*YOUR OBJECTIVE*. The records sit below. Return every line in them that holds the word "lines".

*ENTRIES PROVIDED*.
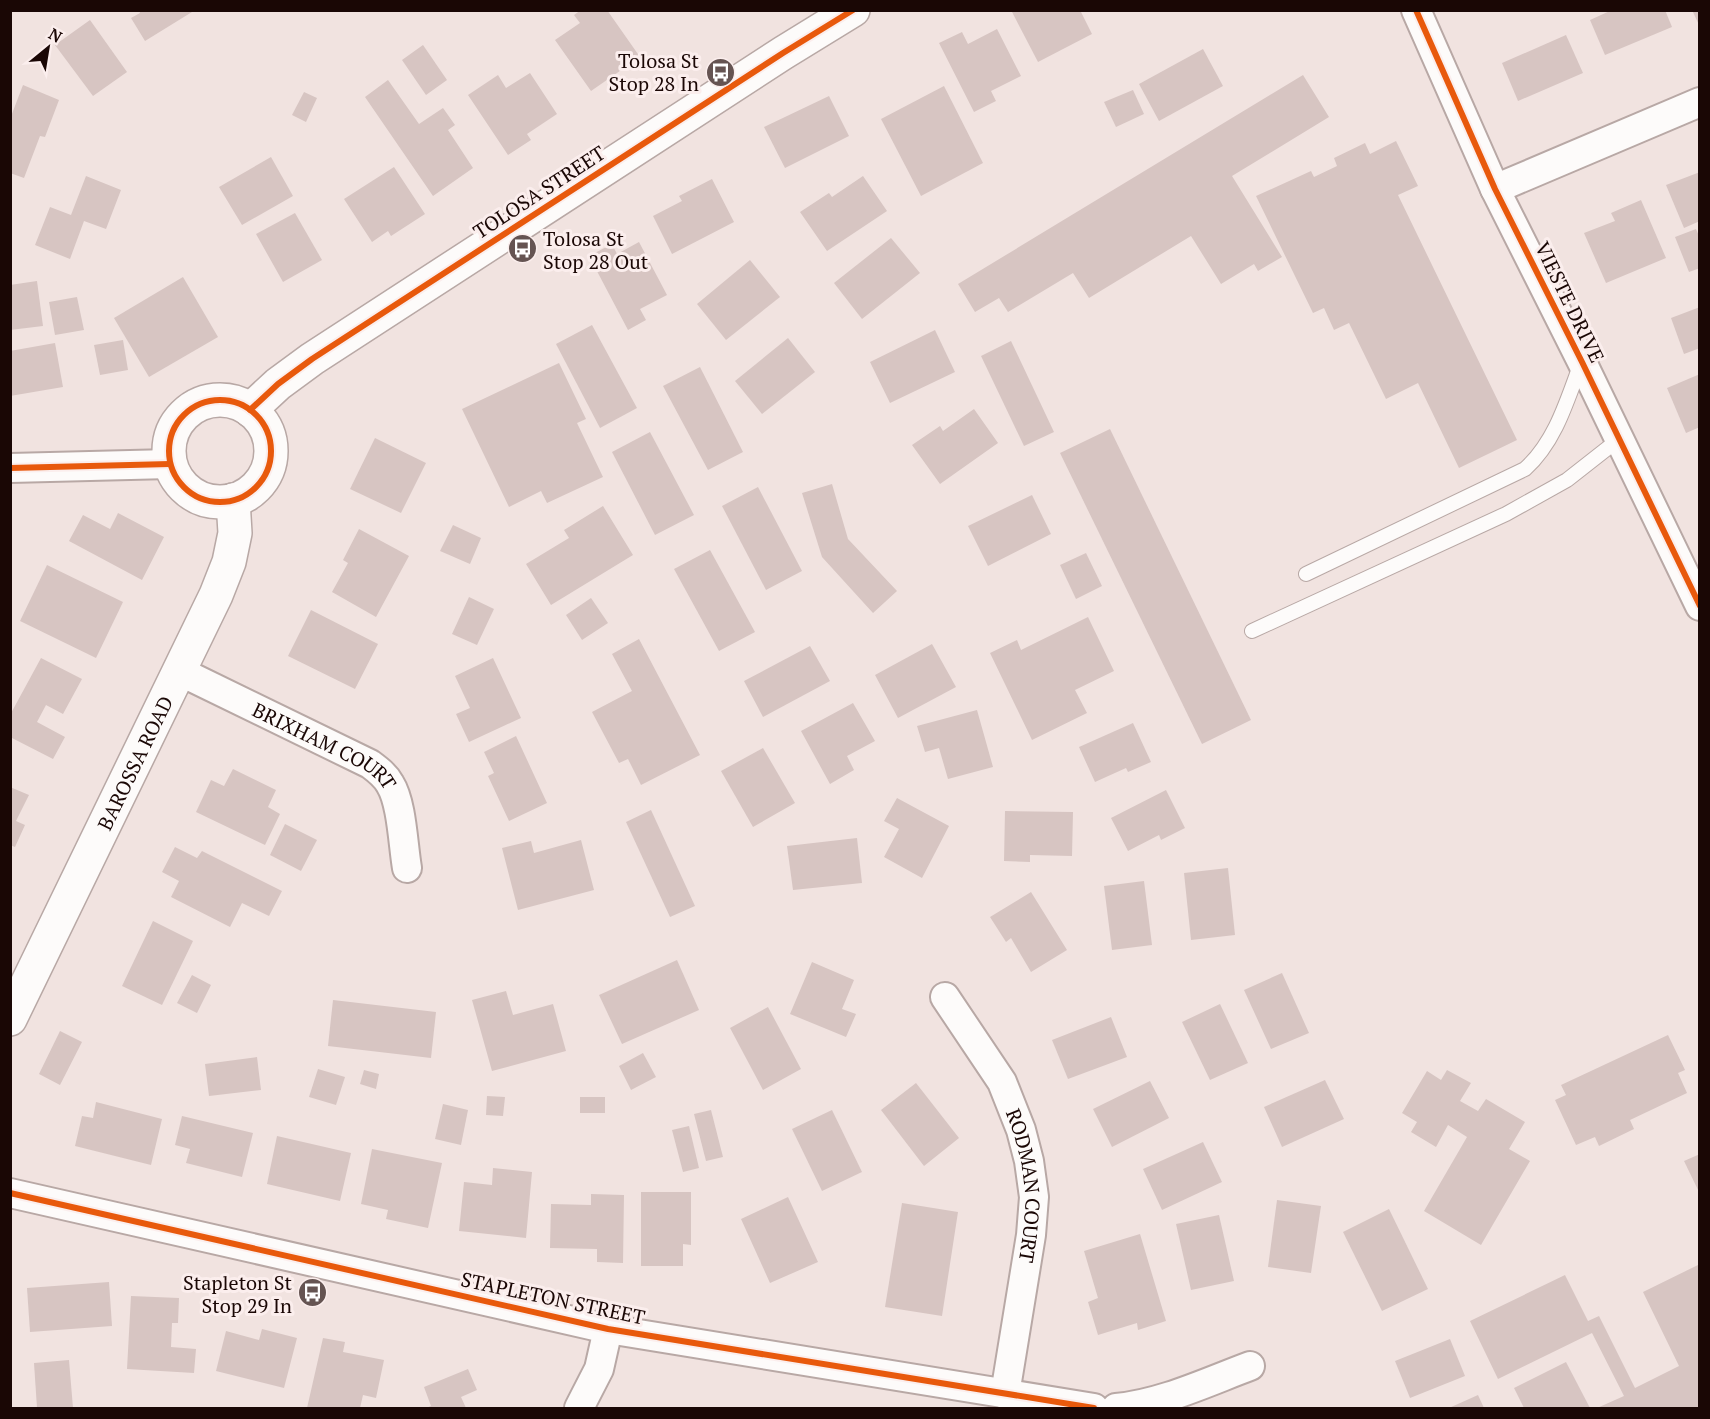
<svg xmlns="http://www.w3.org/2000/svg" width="1710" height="1419" font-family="'PT Serif',serif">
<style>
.building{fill:#d7c5c2}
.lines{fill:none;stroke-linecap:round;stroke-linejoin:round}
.lane-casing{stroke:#b8a8a5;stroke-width:16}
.street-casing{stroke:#b8a8a5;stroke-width:32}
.secondary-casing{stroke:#b8a8a5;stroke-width:36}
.lane{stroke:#fdfbfa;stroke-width:14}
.street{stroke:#fdfbfa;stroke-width:28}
.secondary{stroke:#fdfbfa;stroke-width:33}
.cycleway-casing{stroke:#fbeeed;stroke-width:10}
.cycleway{stroke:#e8590c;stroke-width:6}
.labels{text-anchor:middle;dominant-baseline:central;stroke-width:6;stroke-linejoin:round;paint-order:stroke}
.poi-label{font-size:20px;fill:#1a0705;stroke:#fbeeed;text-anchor:end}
.street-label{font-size:20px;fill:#1a0705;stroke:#fbeeed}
</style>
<rect width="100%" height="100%" fill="#f1e3e0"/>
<g class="building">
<path d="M139,10h51l2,2 -47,29 -14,-23 9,-5z"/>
<path d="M581,10h26l33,47 -49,34 -36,-51 25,-17 -6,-8z"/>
<path d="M1011,10h69l12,24 -54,28z"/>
<path d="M1612,10h53l7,17 -67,28 -15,-35z"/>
<path d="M1692,10h8v17z"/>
<path d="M90,20l37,52 -34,24 -38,-51z"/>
<path d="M997,29l24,47 -30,15 5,10 -22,11 -35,-69 23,-11 6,12z"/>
<path d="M1566,35l17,38 -65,28 -16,-38z"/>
<path d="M423,45l24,35 -21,15 -24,-35z"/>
<path d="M1203,49l20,37 -64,35 -20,-37z"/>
<path d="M530,73l27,41 -30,20 4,6 -23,15 -40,-60 30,-20 8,13z"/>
<path d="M1303,75l26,42 -97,59 50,81 -24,14 -4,-7 -33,20 -30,-48 -102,62 -16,-25 -65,39 -9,-14 -24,14 -17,-28z"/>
<path d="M388,80l31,44 24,-16 12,17 -7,5 25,38 -40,28 -68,-99z"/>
<path d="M23,85l36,15 -14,37 -5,-1 -16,42 -14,-5v-54z"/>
<path d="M944,86l39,77 -62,33 -40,-77z"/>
<path d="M1133,90l11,24 -28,13 -12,-25z"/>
<path d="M304,92l13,6 -11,24 -14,-7z"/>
<path d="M829,96l20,40 -64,32 -21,-41z"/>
<path d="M1396,141l22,45 -20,9 119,245 -58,28 -41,-85 -32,16 -37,-76 -15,7 -10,-22 -11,5 -57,-117 55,-25 3,6 23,-11 -3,-8 31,-15 5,11z"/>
<path d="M271,157l22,39 -51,29 -23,-38z"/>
<path d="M394,167l31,47 -34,22 -3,-5 -16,11 -28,-43z"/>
<path d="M1700,172v49l-16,7 -18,-43z"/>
<path d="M86,176l35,14 -15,39 -22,-8 -14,38 -35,-14 15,-38 21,8z"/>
<path d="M863,176l24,35 -60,40 -27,-39 29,-19 3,4z"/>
<path d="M712,179l22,43 -62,32 -19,-38 29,-15 -3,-5z"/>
<path d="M1641,200l25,58 -60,25 -22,-50 31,-12 -4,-8z"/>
<path d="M295,213l27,47 -39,22 -27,-48z"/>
<path d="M1696,229l4,9v30l-11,4 -14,-35z"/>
<path d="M891,238l29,35 -58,46 -28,-36z"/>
<path d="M639,242l28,53 -27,14 6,11 -18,10 -39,-74 23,-12 5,10z"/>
<path d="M750,260l30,37 -54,43 -29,-36z"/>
<path d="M183,277l35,60 -69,40 -35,-59z"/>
<path d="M37,281l6,45 -33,4v-45z"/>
<path d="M77,297l7,33 -29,5 -6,-33z"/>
<path d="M1700,307v41l-16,6 -13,-36z"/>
<path d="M592,325l45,83 -37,20 -44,-84z"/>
<path d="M935,330l20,42 -65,31 -20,-41z"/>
<path d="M788,338l27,34 -53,42 -27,-33z"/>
<path d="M123,340l5,30 -28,5 -6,-30z"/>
<path d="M1011,341l43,91 -30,14 -43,-90z"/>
<path d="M55,343l8,44 -53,9v-45z"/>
<path d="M559,363l27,56 -9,4 26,54 -56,26 -6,-12 -32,16 -47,-98z"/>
<path d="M700,367l43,85 -35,18 -45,-84z"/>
<path d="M1700,374v53l-14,6 -19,-45z"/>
<path d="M974,409l24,34 -58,41 -28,-39 28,-19 3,5z"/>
<path d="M1110,429l141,291 -49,24 -142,-291z"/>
<path d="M650,432l44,83 -39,20 -43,-83z"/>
<path d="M375,438l51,25 -25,50 -51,-24z"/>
<path d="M832,484l16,55 49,52 -24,22 -51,-56 -20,-64z"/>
<path d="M758,487l44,84 -36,19 -44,-84z"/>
<path d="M1032,495l19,39 -63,32 -20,-40z"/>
<path d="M603,506l30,49 -82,50 -25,-41 43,-26 -5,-8z"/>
<path d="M118,513l46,24 -22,43 -73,-39 14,-26 27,14z"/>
<path d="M453,525l28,13 -11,26 -30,-13z"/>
<path d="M359,529l50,27 -33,61 -44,-25 16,-29 -5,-3z"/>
<path d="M710,550l45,82 -36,19 -45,-82z"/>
<path d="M1086,553l16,33 -26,13 -16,-34z"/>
<path d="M47,565l76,37 -27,56 -76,-37z"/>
<path d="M469,597l25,12 -17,36 -25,-11z"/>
<path d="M591,598l17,25 -26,17 -16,-25z"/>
<path d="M311,610l67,34 -23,45 -67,-33z"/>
<path d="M1088,617l26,54 -39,19 12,23 -55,27 -42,-87 27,-13 4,10z"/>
<path d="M639,639l61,116 -59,30 -13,-26 -9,4 -27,-51 40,-21 -20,-37z"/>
<path d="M932,644l24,43 -58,31 -23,-43z"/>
<path d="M810,646l20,35 -67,36 -19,-36z"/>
<path d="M41,658l41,21 -19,35 -17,-9 -9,17 28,15 -12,22 -43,-22v-22z"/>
<path d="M493,658l28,60 -52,24 -13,-28 14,-6 -15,-32z"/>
<path d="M853,703l22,38 -28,15 7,14 -24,14 -29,-53z"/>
<path d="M977,710l16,57 -45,12 -9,-31 -14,4 -8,-26z"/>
<path d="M1133,723l18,39 -23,10 -2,-4 -31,14 -16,-35z"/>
<path d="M516,736l31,67 -38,18 -21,-45 6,-3 -10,-21z"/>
<path d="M763,748l32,55 -42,24 -32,-56z"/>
<path d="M233,769l43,21 -8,17 12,7 -15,31 -69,-33 15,-32 13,6z"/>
<path d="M10,787l19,8 -13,26 9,4 -10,22 -5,-2z"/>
<path d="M1166,790l19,38 -24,12 -2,-5 -31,16 -17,-33z"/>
<path d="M897,798l52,28 -27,52 -38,-21 15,-28 -15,-8z"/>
<path d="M651,810l44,96 -25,11 -44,-95z"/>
<path d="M1005,811l68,1 -1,44 -42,-1v7l-26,-1z"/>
<path d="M285,824l32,16 -16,31 -31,-16z"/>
<path d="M857,838l5,45 -69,7 -6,-44z"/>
<path d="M581,840l13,50 -76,20 -16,-62 29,-7 3,12z"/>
<path d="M175,847l22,11 5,-7 80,40 -13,25 -27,-13 -12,24 -59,-30 8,-16 -17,-9z"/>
<path d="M1228,868l7,67 -44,5 -7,-67z"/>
<path d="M1144,881l8,64 -40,5 -8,-64z"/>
<path d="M1031,892l36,58 -36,22 -20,-34 -5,4 -16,-25z"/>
<path d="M153,921l40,20 -31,64 -40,-19z"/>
<path d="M677,960l22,50 -77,34 -23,-49z"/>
<path d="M812,962l42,18 -12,29 14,5 -10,23 -56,-23z"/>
<path d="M1282,973l27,60 -38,16 -27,-59z"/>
<path d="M192,975l19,10 -14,28 -20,-10z"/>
<path d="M506,991l7,24 40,-11 13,47 -74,20 -20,-71z"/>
<path d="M333,1000l103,12 -5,46 -103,-12z"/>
<path d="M1220,1004l28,59 -38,17 -28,-58z"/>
<path d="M768,1007l33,62 -38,21 -33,-62z"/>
<path d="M1111,1017l16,40 -59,22 -16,-39z"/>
<path d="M60,1031l22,11 -22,43 -21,-11z"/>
<path d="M1668,1035l17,35 -7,3 9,20 -57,27 4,9 -35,17 -4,-9 -19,8 -21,-45 11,-5 -5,-10z"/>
<path d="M643,1053l13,24 -25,13 -12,-24z"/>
<path d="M257,1057l4,33 -52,6 -4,-32z"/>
<path d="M318,1069l27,8 -9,28 -27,-8z"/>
<path d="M364,1070l15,4 -3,15 -16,-5z"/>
<path d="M1447,1070l24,13 -11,18 18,10 8,-12 39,23 -16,27 21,12 -49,84 -57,-34 43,-74 -19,-12 -12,22 -25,-15 6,-10 -15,-9 25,-42 14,9z"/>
<path d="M1325,1080l19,39 -62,28 -18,-40z"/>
<path d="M1150,1081l19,37 -57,29 -19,-38z"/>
<path d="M916,1083l43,55 -35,28 -43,-56z"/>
<path d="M487,1096l18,1 -2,19 -17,-1z"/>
<rect x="580" y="1097" width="25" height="16"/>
<path d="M96,1102l66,17 -11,46 -76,-19 7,-30 11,2z"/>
<path d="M443,1104l25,6 -7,35 -26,-6z"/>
<path d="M711,1110l12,47 -17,4 -12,-47z"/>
<path d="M832,1110l30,62 -40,19 -30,-62z"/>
<path d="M182,1116l71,17 -11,44 -56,-14 4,-14 -15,-4z"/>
<path d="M689,1126l10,42 -16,4 -11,-42z"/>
<path d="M277,1136l74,17 -11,48 -73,-17z"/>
<path d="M1203,1142l19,40 -60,28 -19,-41z"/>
<path d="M372,1149l70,14 -14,65 -42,-9 2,-9 -27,-6z"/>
<path d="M1700,1154v40l-16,-33z"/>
<path d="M493,1168l39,4 -6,66 -67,-7 5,-49 28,3z"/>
<path d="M641,1192h50v53l-8,-1v22h-42z"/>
<path d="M591,1194l33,1 -1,68 -26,-1v-13l-47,-1 1,-44 40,1z"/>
<path d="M788,1197l30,65 -48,21 -29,-64z"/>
<path d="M1277,1200l44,6 -10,67 -43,-6z"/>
<path d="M902,1203l56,9 -16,104 -57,-9z"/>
<path d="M1389,1209l39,80 -46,22 -39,-79z"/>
<path d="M1219,1215l15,66 -43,9 -15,-66z"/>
<path d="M1140,1234l26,87 -28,9 -1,-7 -39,12 -10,-33 10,-4 -14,-47z"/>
<path d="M1700,1264v144h-103l27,-12 -32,-63 -94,46 -28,-58 95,-46 23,46 11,-5 36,72 44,-22 -36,-74z"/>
<path d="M109,1282l3,44 -82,6 -3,-44z"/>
<path d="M131,1296l48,2 -1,25h-6l-1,24 25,2 -2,24 -67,-4z"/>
<path d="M262,1329l35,9 -13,50 -68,-17 10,-40 33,9z"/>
<path d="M323,1338l22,4 -2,10 41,8 -8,38 -13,-3 -3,13h-53z"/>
<path d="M1450,1339l15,37 -55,22 -15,-37z"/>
<path d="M69,1360l4,48h-36l-3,-45z"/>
<path d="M1566,1362l24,46h-66l-10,-20z"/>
<path d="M468,1369l9,21 -16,7 5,11h-40l5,-2 -7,-19z"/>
<path d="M1478,1395l6,13h-35z"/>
</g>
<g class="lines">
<defs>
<g id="lane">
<path d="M1306,574l219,-105c30,-27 42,-68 56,-106"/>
<path d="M1252,631l254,-117 61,-34 51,-40"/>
</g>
<g id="street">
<path d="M1416,10l79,179 87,173 118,244"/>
<path d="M1495,189l205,-87"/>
<path d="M10,468l160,-4"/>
<path id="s1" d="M179,671l191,93c8,6 15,11 20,20 12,19 13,61 17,84"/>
<path id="s2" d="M945,997l57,85 19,48 8,31 5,36 -3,38 -26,159"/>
<path d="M10,1193l598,136 486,79"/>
<path d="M579,1408l20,-39 9,-40"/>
<path d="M1116,1408c45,-4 91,-26 134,-42"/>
</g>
<g id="secondary">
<circle cx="220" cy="451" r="51"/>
<path d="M250,410l28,-26 34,-25 471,-306 70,-43"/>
<path id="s3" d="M10,1019l206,-424 13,-33 6,-29 -2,-33"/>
</g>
</defs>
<use href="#lane" class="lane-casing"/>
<use href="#street" class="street-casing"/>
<use href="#secondary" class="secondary-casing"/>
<use href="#lane" class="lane"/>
<use href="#street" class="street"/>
<use href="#secondary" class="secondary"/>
<defs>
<g id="cycleway">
<path d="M1416,10l79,179 87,173 118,244"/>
<circle cx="220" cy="451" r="51"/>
<path d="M250,410l28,-26 34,-25 471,-306 70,-43"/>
<path d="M10,468l160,-4"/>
<path d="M10,1193l598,136 486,79"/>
</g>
</defs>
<use href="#cycleway" class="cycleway-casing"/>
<use href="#cycleway" class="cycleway"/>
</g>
<defs>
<symbol id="bus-disc" viewBox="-11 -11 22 22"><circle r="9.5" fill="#655452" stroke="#fbeeed"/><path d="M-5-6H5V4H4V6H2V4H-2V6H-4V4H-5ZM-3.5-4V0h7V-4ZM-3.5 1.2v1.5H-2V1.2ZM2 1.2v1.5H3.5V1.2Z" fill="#fff"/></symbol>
</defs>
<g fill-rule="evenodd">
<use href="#bus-disc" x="704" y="56" width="33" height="33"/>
<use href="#bus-disc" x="506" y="232" width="33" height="33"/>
<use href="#bus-disc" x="296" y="1276" width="33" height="33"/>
</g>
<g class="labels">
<g class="poi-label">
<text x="699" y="60">Tolosa St<tspan x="699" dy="23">Stop 28 In</tspan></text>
<text x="543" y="238" text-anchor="start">Tolosa St<tspan x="543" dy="23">Stop 28 Out</tspan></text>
<text x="292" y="1282">Stapleton St<tspan x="292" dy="23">Stop 29 In</tspan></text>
</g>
<g class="street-label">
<text transform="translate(539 192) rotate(-33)">TOLOSA STREET</text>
<text transform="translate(1570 302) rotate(64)">VIESTE DRIVE</text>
<text stroke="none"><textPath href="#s1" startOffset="164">BRIXHAM COURT</textPath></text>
<text stroke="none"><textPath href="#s3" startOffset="285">BAROSSA ROAD</textPath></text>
<text stroke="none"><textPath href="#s2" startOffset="210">RODMAN COURT</textPath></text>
<text transform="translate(553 1298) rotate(12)">STAPLETON STREET</text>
</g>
</g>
<rect width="1710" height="1419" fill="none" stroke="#1a0705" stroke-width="24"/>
<g transform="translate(48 48) rotate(30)" stroke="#fbeeed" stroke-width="4.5" paint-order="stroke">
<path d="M0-4.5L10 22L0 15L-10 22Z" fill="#1a0705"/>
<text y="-9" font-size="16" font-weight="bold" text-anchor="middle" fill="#1a0705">N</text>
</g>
</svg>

*EXERCISE RESPONSE*.
.lines{fill:none;stroke-linecap:round;stroke-linejoin:round}
<g class="lines">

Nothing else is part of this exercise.